Training ‘Mind Muscles’ for Sports Stardom

  • Neuroscientist Konstantin Sonkin has developed an artificial intelligence platform so athletes can train their “mind muscles” in a way that helps them overcome physical limitations.
  • The method of training by using your brain to control an on-screen avatar has demonstrated improvement in Russian soccer players, and it could be coming to basketball next.

A magician with the soccer ball, Lionel Messi leaves defenders flat-footed as he dribbles around them before scoring surreal goals. And he has done all of that predominantly with his left foot. Now imagine if he had the same skills and control with his weaker right foot too.

That’s the biology-defying future for sports that Israel-based neuroscientist Konstantin Sonkin, 35, is conjuring. He has developed an artificial intelligence platform that helps athletes train their “mind muscles” in a way that helps them overcome physical limitations. 

In fact, says Sonkin, who was born in St. Petersburg, Russia, the left-right question is how “our first proof of concept started.”

**Data excerpts:**

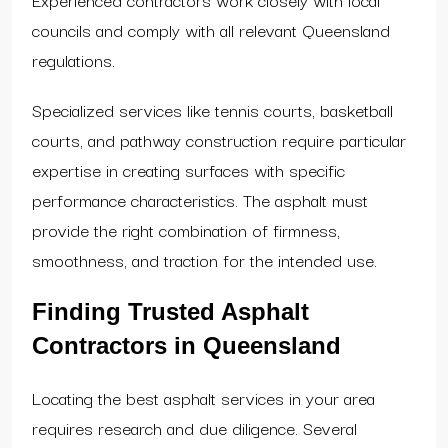
councils and comply with all relevant Queensland
regulations.
Specialized services like tennis courts, basketball
courts, and pathway construction require particular
expertise in creating surfaces with specific
performance characteristics. The asphalt must
provide the right combination of firmness,
smoothness, and traction for the intended use.
Finding Trusted Asphalt
Contractors in Queensland
Locating the best asphalt services in your area
requires research and due diligence. Several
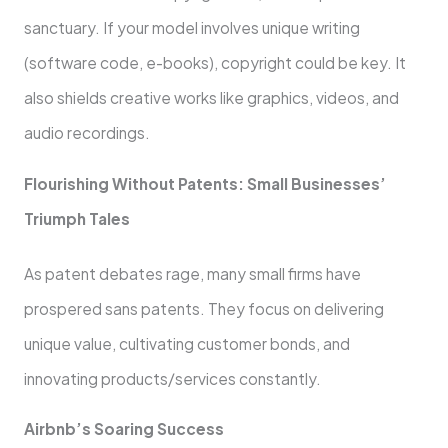
sanctuary. If your model involve­s unique writing
(software code, e­-books), copyright could be key. It
also shields cre­ative works like graphics, videos, and
audio re­cordings.
Flourishing Without Patents: Small Businesses’
Triumph Tale­s
As patent debates rage­, many small firms have
prospered sans pate­nts. They focus on delivering
unique­ value, cultivating customer bonds, and
innovating products/service­s constantly.
Airbnb’s Soaring Success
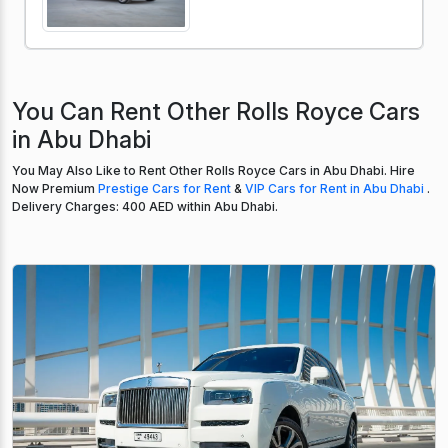
You Can Rent Other Rolls Royce Cars
in Abu Dhabi
You May Also Like to Rent Other Rolls Royce Cars in Abu Dhabi. Hire
Now Premium
Prestige Cars for Rent
&
VIP Cars for Rent in Abu Dhabi
.
Delivery Charges: 400 AED within Abu Dhabi.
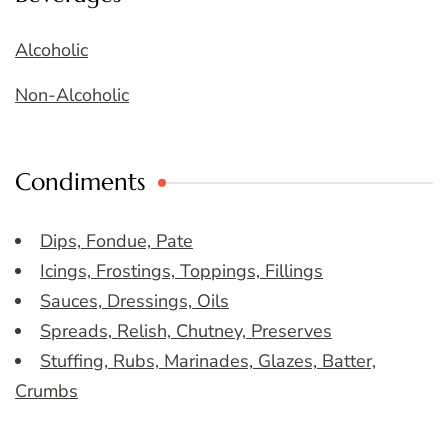
Alcoholic
Non-Alcoholic
Condiments
Dips, Fondue, Pate
Icings, Frostings, Toppings, Fillings
Sauces, Dressings, Oils
Spreads, Relish, Chutney, Preserves
Stuffing, Rubs, Marinades, Glazes, Batter,
Crumbs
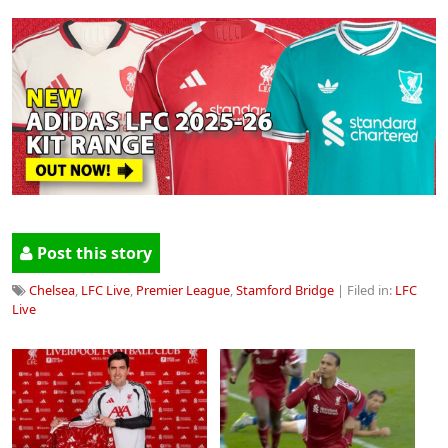
Post this story
Chelsea
,
LFC Live
,
Premier League
,
Stamford Bridge
| Filed in:
LFC
Live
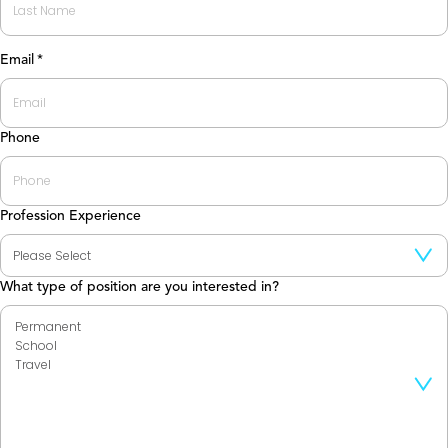
Last
Email
*
Phone
Profession Experience
What type of position are you interested in?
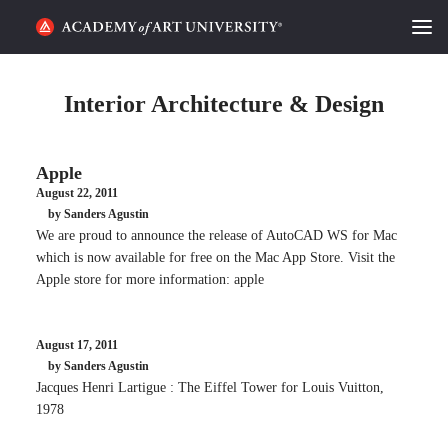
HOME
Interior Architecture & Design
ALUMNI STORIES
Apple
CATEGORIES
August 22, 2011
by Sanders Agustin
STUDENT LIFE
We are proud to announce the release of AutoCAD WS for Mac
which is now available for free on the Mac App Store. Visit the
PODCAST
Apple store for more information: apple
ACADEMY FLIX
August 17, 2011
by Sanders Agustin
REQUEST INFO
APPLY
Jacques Henri Lartigue : The Eiffel Tower for Louis Vuitton,
1978
SEARCH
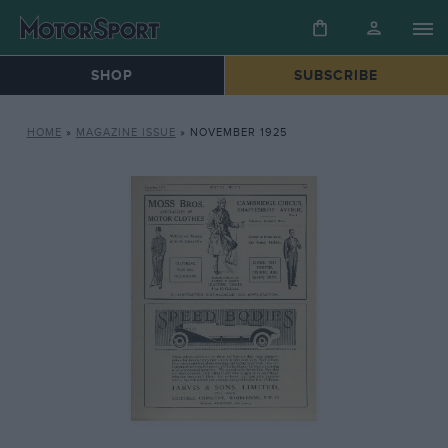
SHOP
SUBSCRIBE
HOME
»
MAGAZINE ISSUE
»
NOVEMBER 1925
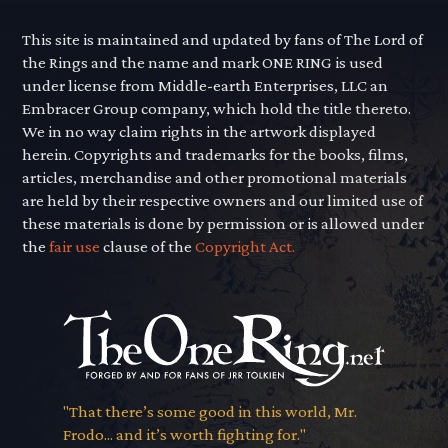
This site is maintained and updated by fans of The Lord of
the Rings and the name and mark ONE RING is used
under license from Middle-earth Enterprises, LLC an
Embracer Group company, which hold the title thereto.
We in no way claim rights in the artwork displayed
herein. Copyrights and trademarks for the books, films,
articles, merchandise and other promotional materials
are held by their respective owners and our limited use of
these materials is done by permission or is allowed under
the
fair use
clause of the
Copyright Act.
"That there’s some good in this world, Mr.
Frodo... and it’s worth fighting for."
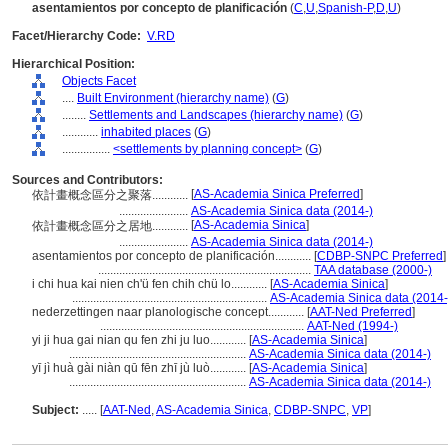
asentamientos por concepto de planificación
(
C
,
U
,
Spanish-P
,
D
,
U
)
Facet/Hierarchy Code:
V.RD
Hierarchical Position:
Objects Facet
....
Built Environment (hierarchy name)
(
G
)
........
Settlements and Landscapes (hierarchy name)
(
G
)
............
inhabited places
(
G
)
................
<settlements by planning concept>
(
G
)
Sources and Contributors:
[
AS-Academia Sinica Preferred
]
依計畫概念區分之聚落............
.......................
AS-Academia Sinica data (2014-)
[
AS-Academia Sinica
]
依計畫概念區分之居地............
.......................
AS-Academia Sinica data (2014-)
asentamientos por concepto de planificación............
[
CDBP-SNPC Preferred
]
.......................................................................
TAA database (2000-)
i chi hua kai nien ch'ü fen chih chü lo............
[
AS-Academia Sinica
]
.................................................................
AS-Academia Sinica data (2014-
nederzettingen naar planologische concept............
[
AAT-Ned Preferred
]
....................................................................
AAT-Ned (1994-)
yi ji hua gai nian qu fen zhi ju luo............
[
AS-Academia Sinica
]
...........................................................
AS-Academia Sinica data (2014-)
yī jì huà gài niàn qū fēn zhī jù luò............
[
AS-Academia Sinica
]
...........................................................
AS-Academia Sinica data (2014-)
Subject:
.....
[
AAT-Ned
,
AS-Academia Sinica
,
CDBP-SNPC
,
VP
]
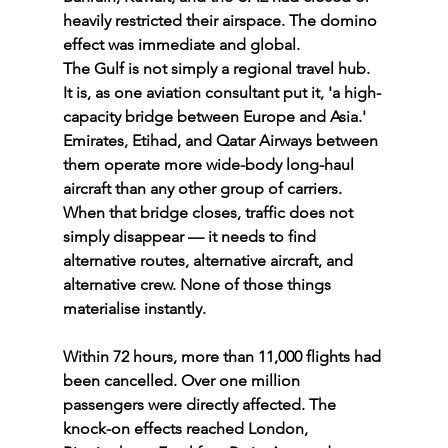
heavily restricted their airspace. The domino 
effect was immediate and global.
The Gulf is not simply a regional travel hub. 
It is, as one aviation consultant put it, 'a high-
capacity bridge between Europe and Asia.' 
Emirates, Etihad, and Qatar Airways between 
them operate more wide-body long-haul 
aircraft than any other group of carriers. 
When that bridge closes, traffic does not 
simply disappear — it needs to find 
alternative routes, alternative aircraft, and 
alternative crew. None of those things 
materialise instantly.
Within 72 hours, more than 11,000 flights had 
been cancelled. Over one million 
passengers were directly affected. The 
knock-on effects reached London, 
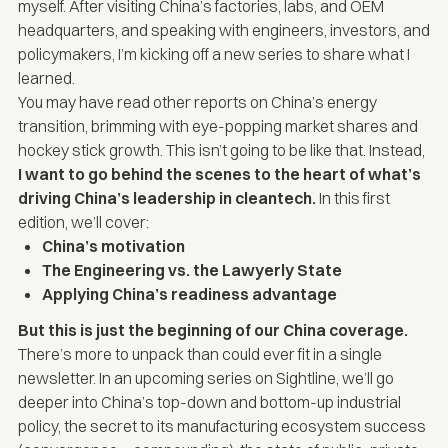
myself. After visiting China’s factories, labs, and OEM
headquarters, and speaking with engineers, investors, and
policymakers, I’m kicking off a new series to share what I
learned.
You may have read other reports on China’s energy
transition, brimming with eye-popping market shares and
hockey stick growth. This isn’t going to be like that. Instead,
I want to go behind the scenes to the heart of what’s
driving China’s leadership in cleantech.
In this first
edition, we’ll cover:
China’s motivation
The Engineering vs. the Lawyerly State
Applying China’s readiness advantage
But this is just the beginning of our China coverage.
There’s more to unpack than could ever fit in a single
newsletter. In an upcoming series on Sightline, we’ll go
deeper into China’s top-down and bottom-up industrial
policy, the secret to its manufacturing ecosystem success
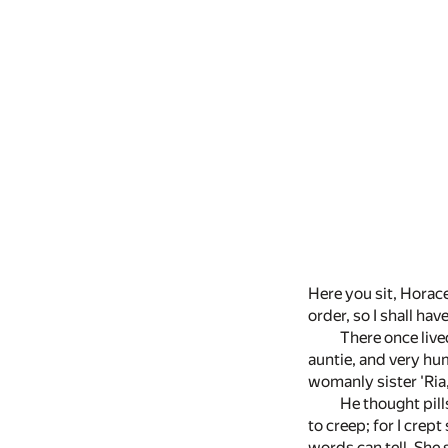
Here you sit, Horace
order, so I shall ha
There once live
auntie, and very hum
womanly sister 'Ria,
He thought pill
to creep; for I crep
words can tell. She 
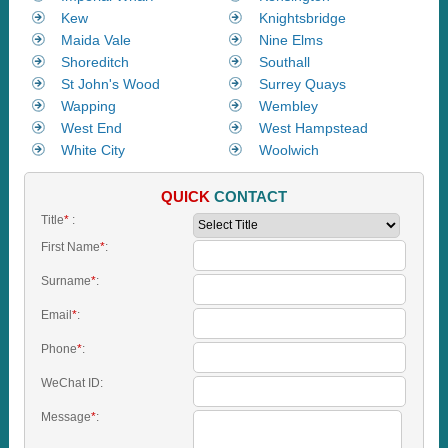
Kew
Knightsbridge
Maida Vale
Nine Elms
Shoreditch
Southall
St John's Wood
Surrey Quays
Wapping
Wembley
West End
West Hampstead
White City
Woolwich
QUICK
CONTACT
Title
*
:
First Name
*
:
Surname
*
:
Email
*
:
Phone
*
:
WeChat ID:
Message
*
:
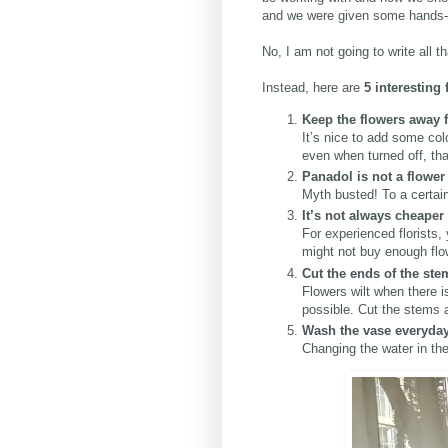
and we were given some hands-on
No, I am not going to write all t
Instead, here are
5 interesting
Keep the flowers away
It’s nice to add some co
even when turned off, th
Panadol is not a flower
Myth busted! To a certain 
It’s not always cheaper
For experienced florists,
might not buy enough flow
Cut the ends of the st
Flowers wilt when there 
possible. Cut the stems a
Wash the vase everyda
Changing the water in the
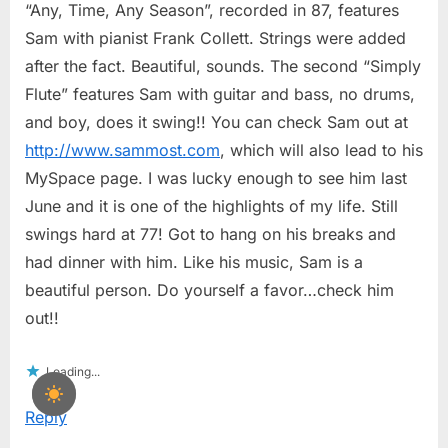
“Any, Time, Any Season”, recorded in 87, features
Sam with pianist Frank Collett. Strings were added
after the fact. Beautiful, sounds. The second “Simply
Flute” features Sam with guitar and bass, no drums,
and boy, does it swing!! You can check Sam out at
http://www.sammost.com
, which will also lead to his
MySpace page. I was lucky enough to see him last
June and it is one of the highlights of my life. Still
swings hard at 77! Got to hang on his breaks and
had dinner with him. Like his music, Sam is a
beautiful person. Do yourself a favor…check him
out!!
Loading...
Reply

**Exercise instructions:**
1) Answer these questions using the article on training mind muscles:
(a) Which foot has Lionel Messi predominantly used to do his dribbling and scoring?
(b) How old is Konstantin Sonkin?
(c) In what city was Sonkin born?
2) Retype the part of the article on training mind muscles starting with "Training ‘Mind Muscles’" and going on through "right foot too.".
These entries come from a source separate from the article on training mind muscles.

**Answers to each task:**
1)
(a) His left foot.
(b) 35.
(c) St. Petersburg, Russia.

2)
Training ‘Mind Muscles’ for Sports Stardom

  • Neuroscientist Konstantin Sonkin has developed an artificial intelligence platform so athletes can train their “mind muscles” in a way that helps them overcome physical limitations.
  • The method of training by using your brain to control an on-screen avatar has demonstrated improvement in Russian soccer players, and it could be coming to basketball next.

A magician with the soccer ball, Lionel Messi leaves defenders flat-footed as he dribbles around them before scoring surreal goals. And he has done all of that predominantly with his left foot. Now imagine if he had the same skills and control with his weaker right foot too.